Entertainment with a Side of Kim Chee
If you have heard of Korean dramas then its likely that you're one or more of the following: Asian, you like manga or you just generally enjoy foreign film and/or television. When exploring a new entertainment genre, if it's not be something you're familiar with, it can overwhelm you. Yet understanding Korean drama isn't that complicated. Here are a few tips for understanding and enjoying Korean dramas.
What are Korean dramas and why do people watch them?
Korean dramas, notably Winter Sonata and Jewel in the Palace, in the first decade of the 21st century, kicked off the Hallyu wave or the surge of popularity for Korean entertainment, most notably in Southeast Asia but all over the world as well. Dramas are what we would commonly refer to in the West as miniseries that embrace such genres (sometimes more than one at a time) of romance, comedy, melodrama and history. Sixteen to twenty episodes are the traditional length for weekly dramas (although there are daily and weekend dramas that are much longer as well). With the benefit of technology, Korean drama lovers can watch their favorite shows on DVD or as the episodes become available and translated into other languages online.
Why do non-Koreans watch Korean dramas?
These shows, because of their length, often deal with the details of everyday life as well as sometimes spanning years of storyline. The plots deal with characters who are caught between traditional values and modernity. Koreans do not shy away from featuring bodily functions in their storylines, such as sharing meals or using the bathroom. In fact, some of the best scenes are in the kitchen or the bathroom. Also, there is a marked absense in "skinship" or romantic touching in Korean dramas and little, if any, discussion of sex or sexuality. All of these features make Korean dramas a breath of fresh air compared to what gets aired on American TV these days.
What are the benefits of watching Korean dramas?
I honestly think that watching Korean drama or international film/TV in general is a way to make the world smaller. You learn a new language, a new culture, you get introduced to new landscapes, cities, people doing things very differently (or sometimes pretty similarly) to what you do. It opens your mind to new experiences. Yes, your experience is somewhat limited because of how you're getting access to culture through traditional media but this is more than you would know if you didn't engage with this kind of entertainment genre.
What are the challenges you will face at first when you first start to watch a Korean drama?
If you're not Asian, its highly likely that everyone will look the same in the Korean drama you're watching (just like I suspect most Westerners look to non-Westerners). Keep watching; that goes away in time. The language may sound strange to you but after awhile it starts to sound familiar (even if you can't speak it, ha!). Sometimes you may question why characters do certain things or don't do certain things. You can always Google something you have questions about to learn more about that aspect of Korean culture. I have learned a lot about Korea, Korean history and Asia in general by watching Korean dramas and I've enjoyed the journey. Any DVDs that you rent or any episodes you watch online will have English subtitles so they'll be easy to follow. If you come across subtitles with translations that seem strange, sometimes that is because it's hard to translate a phrase from Korean to English. There are also several sites and blogs that are uber-helpful in your quest to understand Korean culture through Korean dramas.

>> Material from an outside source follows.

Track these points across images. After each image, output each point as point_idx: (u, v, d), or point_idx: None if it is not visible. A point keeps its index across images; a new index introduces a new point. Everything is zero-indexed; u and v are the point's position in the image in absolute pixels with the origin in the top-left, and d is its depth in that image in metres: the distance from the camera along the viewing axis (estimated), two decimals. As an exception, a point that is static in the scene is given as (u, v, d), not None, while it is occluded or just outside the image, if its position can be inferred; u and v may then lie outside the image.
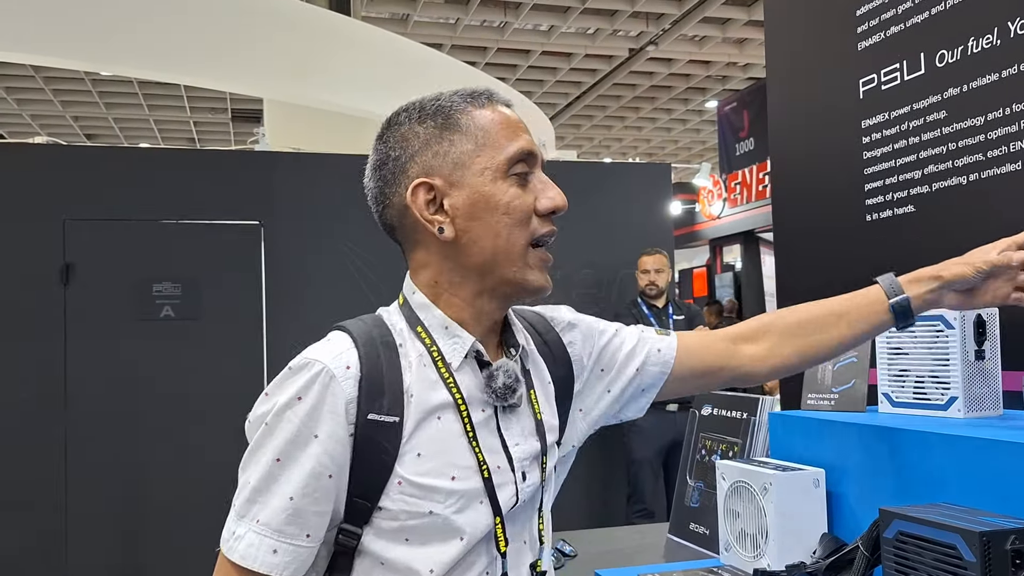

Which Korean drama should I watch first?
The first one I ever watched was Boys Over Flowers which is a frothy high school friendship/romance drama. It was so popular both in Korea and abroad that the producers added on at least four more episodes to the story arc (which really kind of dragged out the ending but I loved it anyway). Another good one to start with is My Lovely Kim Sam Soon which is a romantic comedy featuring a hilarious anti-heroine (who has now become my favorite Korean actress). If you would like to tackle Korean historical drama, I would suggest you try watching Queen Seon Duk who was an amazing woman in Korean history. The actors who play her and her nemesis are hypnotizing. Finally, family comedy is an under appreciated Korean drama genre. I recommend you try watching Unstoppable High Kick for the funniest Korean dysfunctional family ever.
Obviously getting hooked on Korean dramas isn't hard. I am living proof of that. If you're interested in exploring this entertainment genre, you'll be enjoying yourself and understanding Korean cultural values (and language!) in no time at all.